Australian Motor Industries assembled the first Toyota car built outside Japan in April 1963, the Toyota Tiara. Assembly of Toyotas by AMI expanded in the 1960s to include the Crown, Corona, and Corolla at the Port Melbourne facility. Toyota Motor Corporation of Japan purchased shares to control 10% of the Australian company. As a fast-growing company, Toyota took a controlling interest in AMI in 1968, just as a contract with British Leyland was signed. Toyota also purchased a 40% share in Thiess Toyota, the importer of Toyota light commercial vehicles from Thiess. In 1971, British Leyland absorbed the British Motor Corporation, thereby acquiring Standard Triumph. Toyota purchased more shares to increase their AMI holdings to 50%.

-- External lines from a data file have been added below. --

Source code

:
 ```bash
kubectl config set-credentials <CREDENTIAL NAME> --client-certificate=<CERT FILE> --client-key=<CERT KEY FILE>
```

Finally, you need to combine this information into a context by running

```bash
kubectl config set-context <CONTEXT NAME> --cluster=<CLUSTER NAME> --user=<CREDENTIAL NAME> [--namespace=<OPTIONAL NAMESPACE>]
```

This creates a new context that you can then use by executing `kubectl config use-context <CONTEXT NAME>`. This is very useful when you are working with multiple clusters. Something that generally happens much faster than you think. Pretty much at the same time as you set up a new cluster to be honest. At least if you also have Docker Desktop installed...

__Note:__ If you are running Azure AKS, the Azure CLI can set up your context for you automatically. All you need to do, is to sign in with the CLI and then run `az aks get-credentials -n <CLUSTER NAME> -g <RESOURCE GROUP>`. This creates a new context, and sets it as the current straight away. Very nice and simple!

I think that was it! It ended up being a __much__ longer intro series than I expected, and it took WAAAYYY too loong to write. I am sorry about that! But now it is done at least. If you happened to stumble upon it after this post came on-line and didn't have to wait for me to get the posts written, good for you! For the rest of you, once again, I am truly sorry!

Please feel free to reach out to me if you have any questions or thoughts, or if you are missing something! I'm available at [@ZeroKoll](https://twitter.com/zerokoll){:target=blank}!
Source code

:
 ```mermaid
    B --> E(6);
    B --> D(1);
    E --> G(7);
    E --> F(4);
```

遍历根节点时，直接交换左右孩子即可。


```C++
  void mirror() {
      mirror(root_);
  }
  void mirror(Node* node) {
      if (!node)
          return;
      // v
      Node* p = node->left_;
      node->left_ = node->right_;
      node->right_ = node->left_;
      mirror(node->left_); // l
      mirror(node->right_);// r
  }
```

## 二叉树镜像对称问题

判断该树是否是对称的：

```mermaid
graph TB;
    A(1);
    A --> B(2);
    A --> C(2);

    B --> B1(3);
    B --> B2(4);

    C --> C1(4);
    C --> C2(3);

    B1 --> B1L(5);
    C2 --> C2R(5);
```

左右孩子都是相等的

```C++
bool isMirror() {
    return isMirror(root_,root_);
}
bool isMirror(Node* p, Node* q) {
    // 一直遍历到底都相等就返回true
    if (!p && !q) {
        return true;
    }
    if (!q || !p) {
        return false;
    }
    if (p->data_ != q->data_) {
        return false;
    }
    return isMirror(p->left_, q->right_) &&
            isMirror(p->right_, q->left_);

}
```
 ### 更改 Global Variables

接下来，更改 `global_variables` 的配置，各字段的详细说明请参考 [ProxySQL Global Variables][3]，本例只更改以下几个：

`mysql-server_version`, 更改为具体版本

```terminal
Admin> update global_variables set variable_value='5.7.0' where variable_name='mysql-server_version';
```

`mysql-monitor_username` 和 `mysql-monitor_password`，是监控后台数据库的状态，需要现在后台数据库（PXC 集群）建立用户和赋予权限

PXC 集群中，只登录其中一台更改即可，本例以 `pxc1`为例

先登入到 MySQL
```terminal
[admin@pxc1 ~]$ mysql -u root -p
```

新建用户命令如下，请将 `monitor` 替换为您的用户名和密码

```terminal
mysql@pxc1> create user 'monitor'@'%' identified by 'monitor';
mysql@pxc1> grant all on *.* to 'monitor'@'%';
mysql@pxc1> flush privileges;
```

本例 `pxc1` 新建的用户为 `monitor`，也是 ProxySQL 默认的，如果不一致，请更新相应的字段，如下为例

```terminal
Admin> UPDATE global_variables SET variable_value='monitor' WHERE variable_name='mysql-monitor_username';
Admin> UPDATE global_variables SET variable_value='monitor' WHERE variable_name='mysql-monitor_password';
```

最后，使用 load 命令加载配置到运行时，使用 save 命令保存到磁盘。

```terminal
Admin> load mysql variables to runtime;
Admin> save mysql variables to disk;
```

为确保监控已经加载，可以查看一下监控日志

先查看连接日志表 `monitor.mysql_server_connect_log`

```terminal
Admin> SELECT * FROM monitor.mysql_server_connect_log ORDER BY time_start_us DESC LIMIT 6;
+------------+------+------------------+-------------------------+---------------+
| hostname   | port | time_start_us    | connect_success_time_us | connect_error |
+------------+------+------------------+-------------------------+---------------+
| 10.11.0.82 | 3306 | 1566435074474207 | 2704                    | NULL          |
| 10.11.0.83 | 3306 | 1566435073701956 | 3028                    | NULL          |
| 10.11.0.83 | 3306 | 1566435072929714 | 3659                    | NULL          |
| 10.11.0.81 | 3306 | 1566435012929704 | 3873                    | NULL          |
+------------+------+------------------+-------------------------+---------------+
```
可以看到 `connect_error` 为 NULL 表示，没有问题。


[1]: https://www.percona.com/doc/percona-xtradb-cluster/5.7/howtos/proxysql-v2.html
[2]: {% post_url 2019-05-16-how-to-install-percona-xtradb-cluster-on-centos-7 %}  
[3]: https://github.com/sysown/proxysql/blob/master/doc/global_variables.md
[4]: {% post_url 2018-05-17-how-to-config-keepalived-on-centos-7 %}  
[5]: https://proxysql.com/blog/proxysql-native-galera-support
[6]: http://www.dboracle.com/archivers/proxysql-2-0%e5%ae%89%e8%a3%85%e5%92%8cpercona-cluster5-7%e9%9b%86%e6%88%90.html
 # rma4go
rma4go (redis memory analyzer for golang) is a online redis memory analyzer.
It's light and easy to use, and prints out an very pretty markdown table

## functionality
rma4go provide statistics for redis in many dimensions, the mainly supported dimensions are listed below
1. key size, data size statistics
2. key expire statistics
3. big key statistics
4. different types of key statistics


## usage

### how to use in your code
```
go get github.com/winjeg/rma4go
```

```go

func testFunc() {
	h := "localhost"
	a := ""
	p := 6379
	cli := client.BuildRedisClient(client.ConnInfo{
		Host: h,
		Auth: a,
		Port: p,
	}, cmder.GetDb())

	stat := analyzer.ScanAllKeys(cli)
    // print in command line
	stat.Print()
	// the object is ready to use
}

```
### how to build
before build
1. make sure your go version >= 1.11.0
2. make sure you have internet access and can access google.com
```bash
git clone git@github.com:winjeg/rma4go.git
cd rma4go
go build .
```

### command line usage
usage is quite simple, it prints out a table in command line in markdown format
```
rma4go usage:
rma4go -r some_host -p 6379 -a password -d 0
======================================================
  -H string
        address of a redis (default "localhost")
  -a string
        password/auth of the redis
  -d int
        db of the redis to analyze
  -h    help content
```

Recognizing the company's controlling owner and the products it manufactured and marketed, AMI renamed itself AMI Toyota Ltd in 1985. The company continued to be listed on the Australian Securities Exchange with a minority Australian shareholding until 1987, when Toyota acquired all shares held by remaining shareholders.

The Japanese company then amalgamated it with its other Australian operations in 1989 to form two organizations. Toyota Motor Corporation Australia, which was responsible for passenger vehicles, and Toyota Motor Sales Australia, which became accountable for Toyota commercial vehicles and Hino trucks.

Toyota vehicle production was transferred from the historic Port Melbourne factory in 1994 to the company's new $420 million facility at Altona, Victoria. Production was focused on vehicles based on the Toyota Camry. The Australian facility also exported CKD kits to assembly plants in Thailand, Malaysia, Indonesia, Vietnam, and the Philippines until 2017 when Toyota ceased all car production in Australia.